Dataset entries:
________________

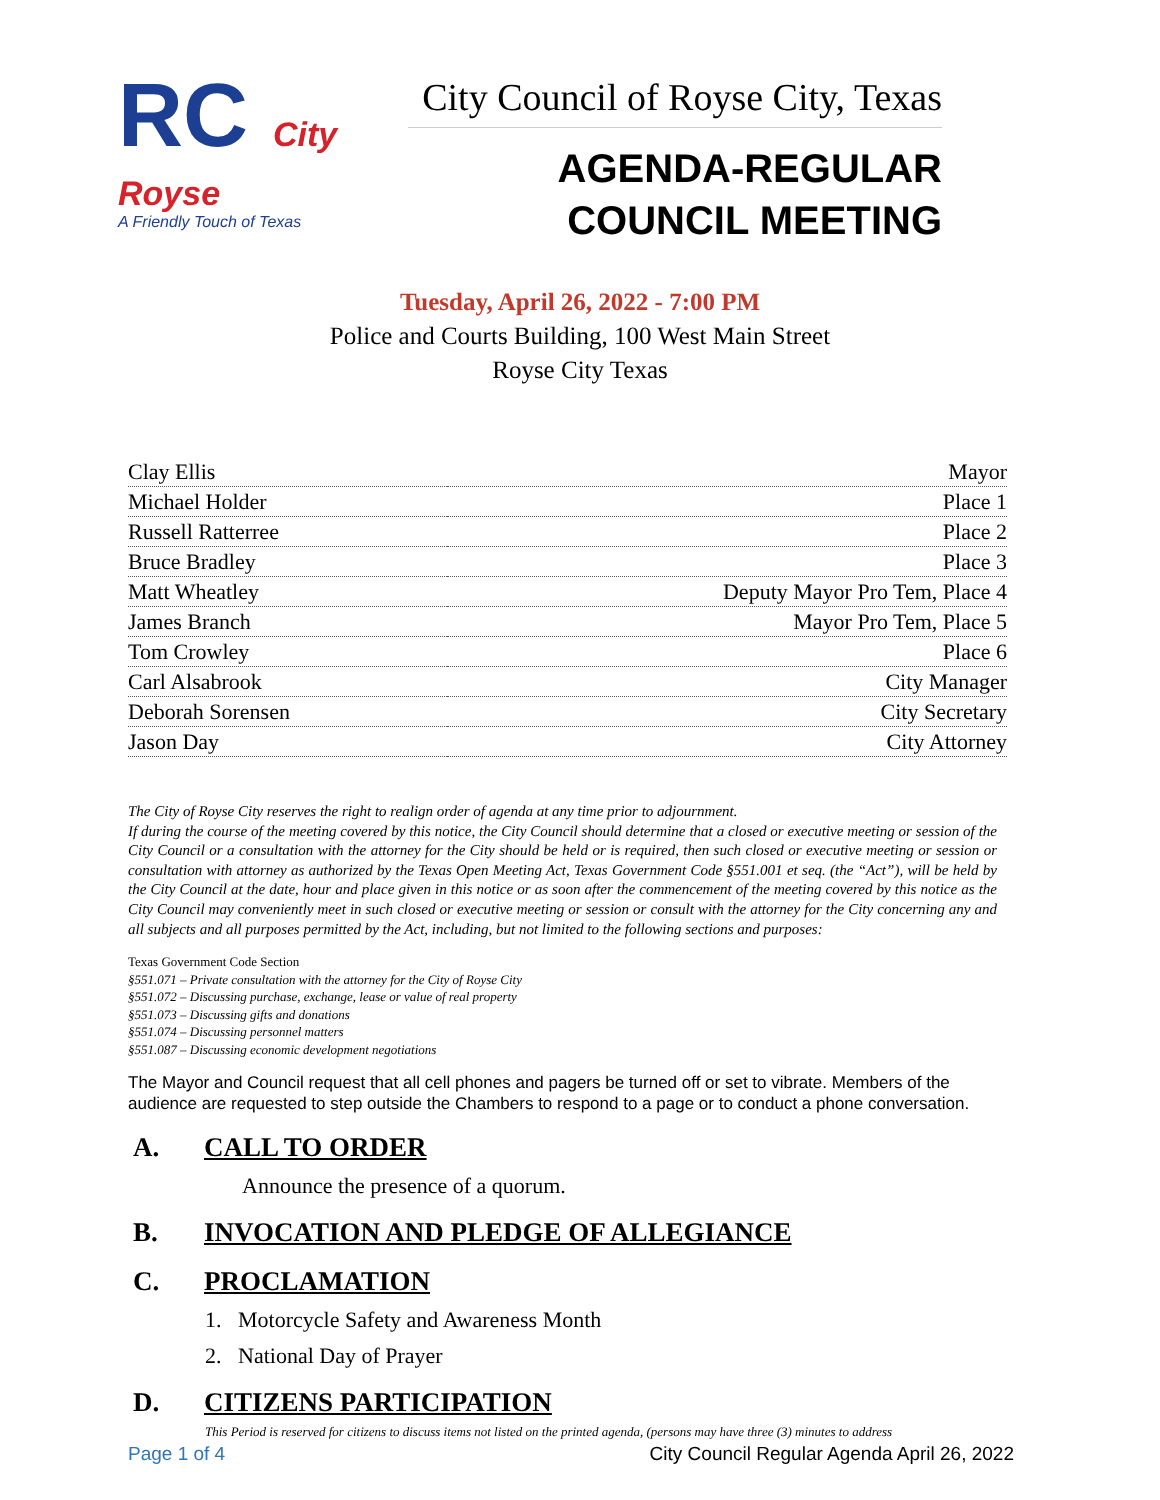RC City
Royse
A Friendly Touch of Texas
City Council of Royse City, Texas
AGENDA-REGULAR
COUNCIL MEETING
Tuesday, April 26, 2022 - 7:00 PM
Police and Courts Building, 100 West Main Street
Royse City Texas
| Clay Ellis | Mayor |
| Michael Holder | Place 1 |
| Russell Ratterree | Place 2 |
| Bruce Bradley | Place 3 |
| Matt Wheatley | Deputy Mayor Pro Tem, Place 4 |
| James Branch | Mayor Pro Tem, Place 5 |
| Tom Crowley | Place 6 |
| Carl Alsabrook | City Manager |
| Deborah Sorensen | City Secretary |
| Jason Day | City Attorney |
The City of Royse City reserves the right to realign order of agenda at any time prior to adjournment.
If during the course of the meeting covered by this notice, the City Council should determine that a closed or executive meeting or session of the City Council or a consultation with the attorney for the City should be held or is required, then such closed or executive meeting or session or consultation with attorney as authorized by the Texas Open Meeting Act, Texas Government Code §551.001 et seq. (the “Act”), will be held by the City Council at the date, hour and place given in this notice or as soon after the commencement of the meeting covered by this notice as the City Council may conveniently meet in such closed or executive meeting or session or consult with the attorney for the City concerning any and all subjects and all purposes permitted by the Act, including, but not limited to the following sections and purposes:
Texas Government Code Section
§551.071 – Private consultation with the attorney for the City of Royse City
§551.072 – Discussing purchase, exchange, lease or value of real property
§551.073 – Discussing gifts and donations
§551.074 – Discussing personnel matters
§551.087 – Discussing economic development negotiations
The Mayor and Council request that all cell phones and pagers be turned off or set to vibrate. Members of the audience are requested to step outside the Chambers to respond to a page or to conduct a phone conversation.
A. CALL TO ORDER
Announce the presence of a quorum.
B. INVOCATION AND PLEDGE OF ALLEGIANCE
C. PROCLAMATION
1. Motorcycle Safety and Awareness Month
2. National Day of Prayer
D. CITIZENS PARTICIPATION
This Period is reserved for citizens to discuss items not listed on the printed agenda, (persons may have three (3) minutes to address
Page 1 of 4 City Council Regular Agenda April 26, 2022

________________

* _What to produce_
Write out each entry exactly, images excluded.

* _Response to the exercise_
RC City
Royse
A Friendly Touch of Texas
City Council of Royse City, Texas
AGENDA-REGULAR
COUNCIL MEETING
Tuesday, April 26, 2022 - 7:00 PM
Police and Courts Building, 100 West Main Street
Royse City Texas
| Clay Ellis | Mayor |
| Michael Holder | Place 1 |
| Russell Ratterree | Place 2 |
| Bruce Bradley | Place 3 |
| Matt Wheatley | Deputy Mayor Pro Tem, Place 4 |
| James Branch | Mayor Pro Tem, Place 5 |
| Tom Crowley | Place 6 |
| Carl Alsabrook | City Manager |
| Deborah Sorensen | City Secretary |
| Jason Day | City Attorney |
The City of Royse City reserves the right to realign order of agenda at any time prior to adjournment.
If during the course of the meeting covered by this notice, the City Council should determine that a closed or executive meeting or session of the City Council or a consultation with the attorney for the City should be held or is required, then such closed or executive meeting or session or consultation with attorney as authorized by the Texas Open Meeting Act, Texas Government Code §551.001 et seq. (the “Act”), will be held by the City Council at the date, hour and place given in this notice or as soon after the commencement of the meeting covered by this notice as the City Council may conveniently meet in such closed or executive meeting or session or consult with the attorney for the City concerning any and all subjects and all purposes permitted by the Act, including, but not limited to the following sections and purposes:
Texas Government Code Section
§551.071 – Private consultation with the attorney for the City of Royse City
§551.072 – Discussing purchase, exchange, lease or value of real property
§551.073 – Discussing gifts and donations
§551.074 – Discussing personnel matters
§551.087 – Discussing economic development negotiations
The Mayor and Council request that all cell phones and pagers be turned off or set to vibrate. Members of the audience are requested to step outside the Chambers to respond to a page or to conduct a phone conversation.
A. CALL TO ORDER
Announce the presence of a quorum.
B. INVOCATION AND PLEDGE OF ALLEGIANCE
C. PROCLAMATION
1. Motorcycle Safety and Awareness Month
2. National Day of Prayer
D. CITIZENS PARTICIPATION
This Period is reserved for citizens to discuss items not listed on the printed agenda, (persons may have three (3) minutes to address
Page 1 of 4 City Council Regular Agenda April 26, 2022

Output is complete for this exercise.